Federico Gatti emerge come opzione concreta per la difesa del Napoli: secondo Tuttosport, il centrale bianconero rappresenta l’alternativa a Mario Gila, primo obiettivo azzurro che la Lazio valuta 30 milioni.
Gatti e Gila: due centrali per una sola difesa
Giovanni Manna, direttore sportivo partenopeo, sta costruendo due piste parallele per rinforzare il reparto difensivo. Mario Gila rimane la preferenza dichiarata: lo spagnolo della Lazio possiede qualità indiscusse, ma Claudio Lotito ha blindato il giocatore con una valutazione monstre nonostante il contratto in scadenza nel 2027. Federico Gatti della Juventus rappresenta il piano B, ma non è affatto una soluzione di ripiego.

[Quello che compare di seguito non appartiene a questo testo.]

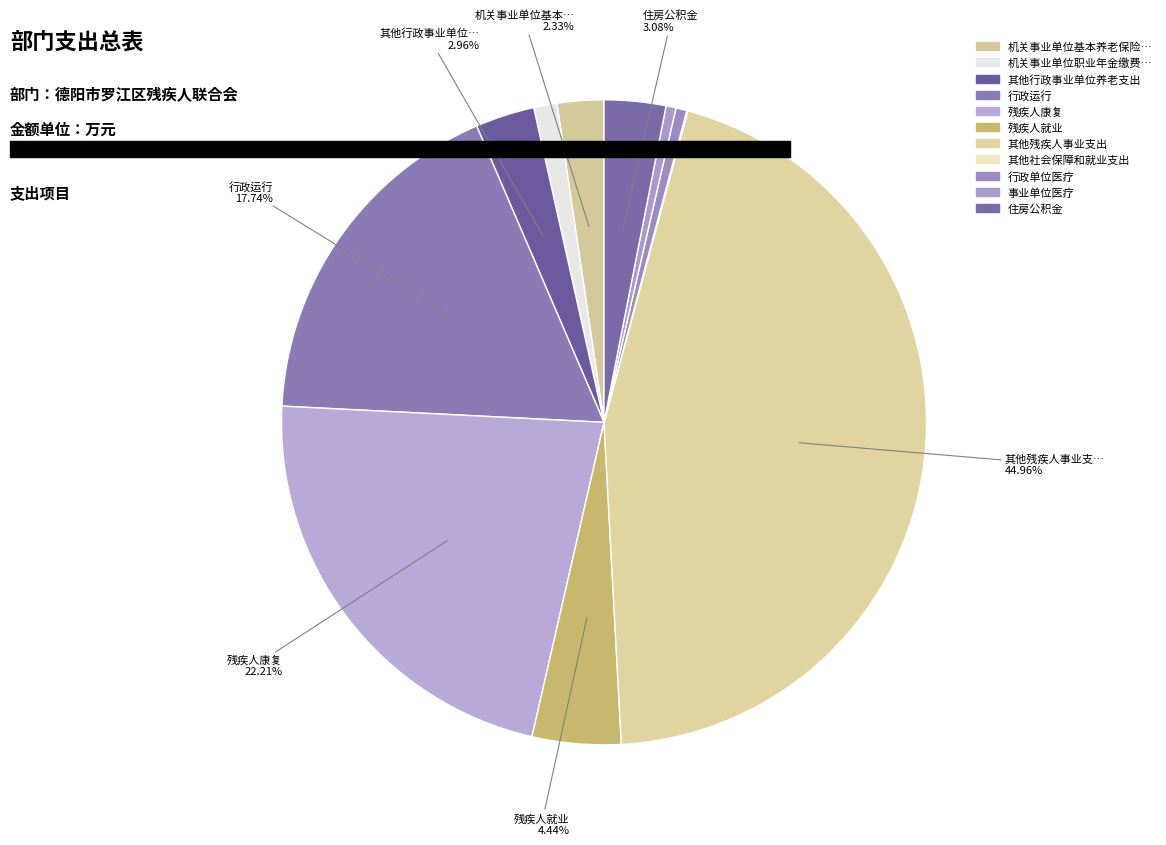

How many segments does this pie chart have?

11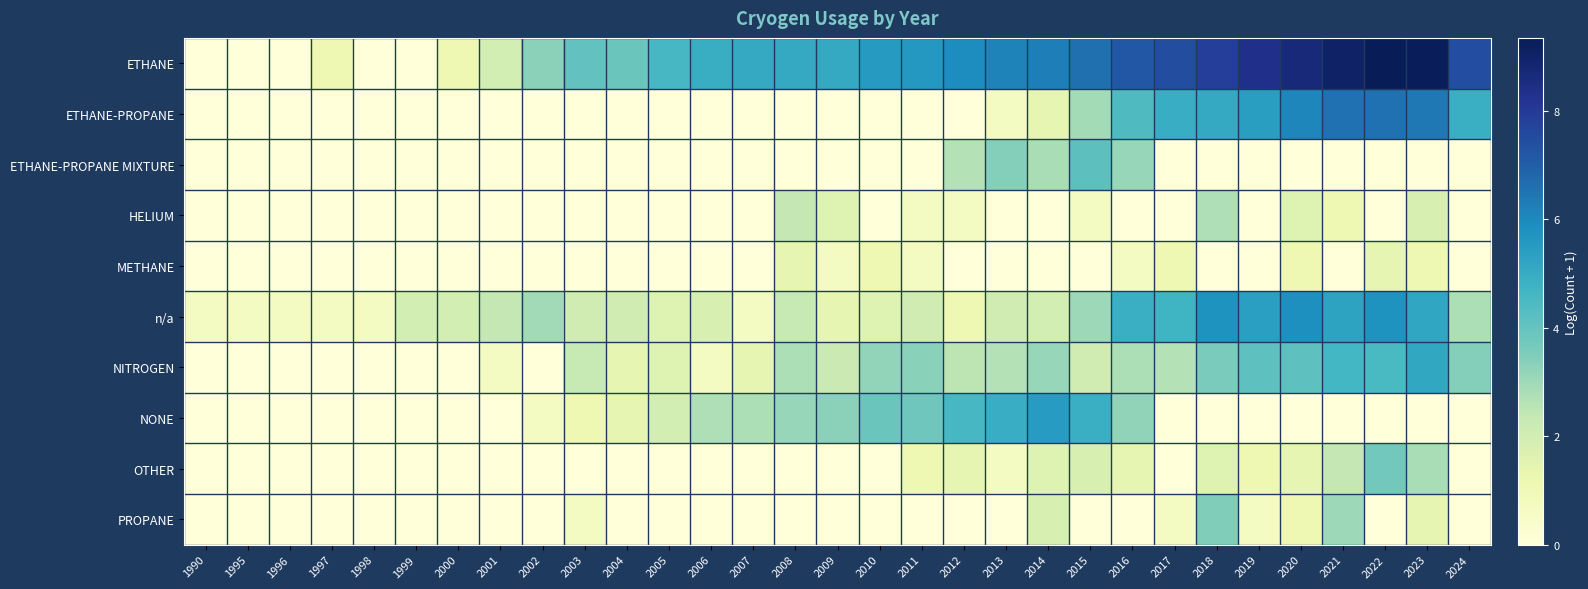

Rank the series at 1999 from lowest to highest value.

ETHANE, ETHANE-PROPANE, ETHANE-PROPANE MIXTURE, HELIUM, METHANE, NITROGEN, NONE, OTHER, PROPANE, n/a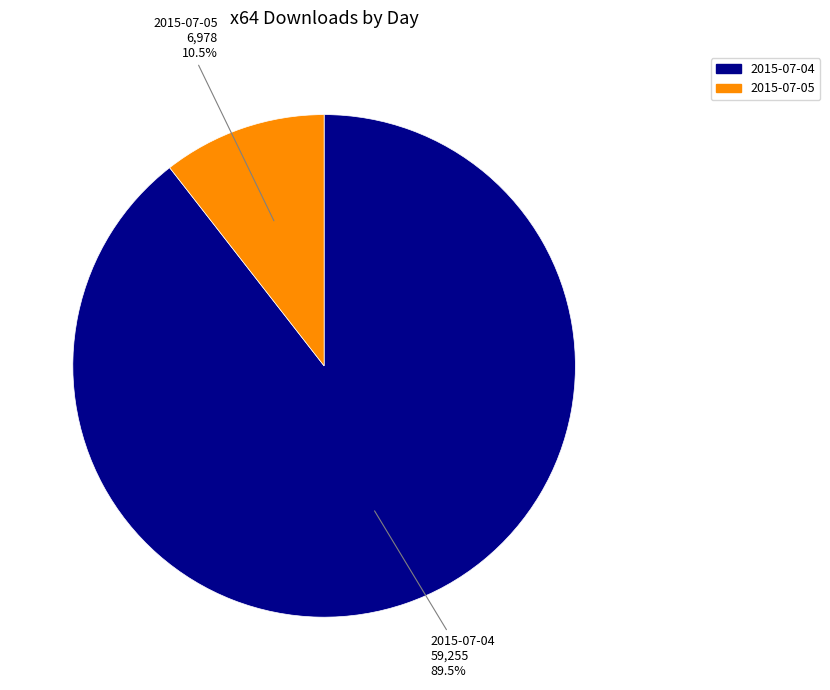

What is the smallest slice in the pie chart?

2015-07-05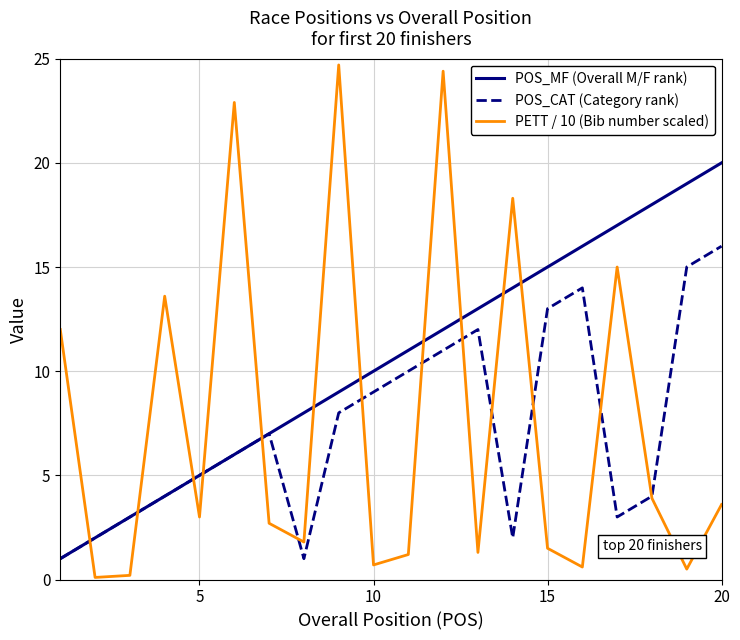

How many categories are shown in the chart?

20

Cosa differenzia i due centrali? Gatti vanta un curriculum europeo superiore: 28 presenze stagionali con 4 gol, di cui due in Champions League. Gila, pur essendo giovane e promettente, ha meno esperienza nelle competizioni continentali. Per un progetto ambizioso come quello del Napoli, l’esperienza europea è un valore aggiunto non marginale. La Juventus, destinata all’Europa League nella prossima stagione, potrebbe lasciarlo partire di fronte a un’offerta competitiva.
Il prezzo di Gatti: tra 25 e 30 milioni
La valutazione del centrale bianconero si posiziona nella fascia 25-30 milioni di euro, in linea con quella di Gila. Questo consente a Manna di mantenere flessibilità nel budget, scegliendo quale pista sviluppare a seconda delle trattative. La Juventus, diversamente dalla Lazio, potrebbe mostrarsi più disponibile al dialogo: il cambio di progetto tecnico con Allegri al Napoli potrebbe accelerare i tempi.
Gli azzurri hanno già individuato il profilo difensivo necessario. Sia Gatti che Gila garantirebbero solidità e continuità al nuovo corso tattico. La decisione dipenderà dalle resistenze che Lotito opporrà nelle prossime settimane e dalla disponibilità della Juventus a cedere il proprio centrale. Entro l’estate, il Napoli avrà il suo centrale di difesa, indipendentemente da quale delle due strade si rivelerà più praticabile nel calciomercato.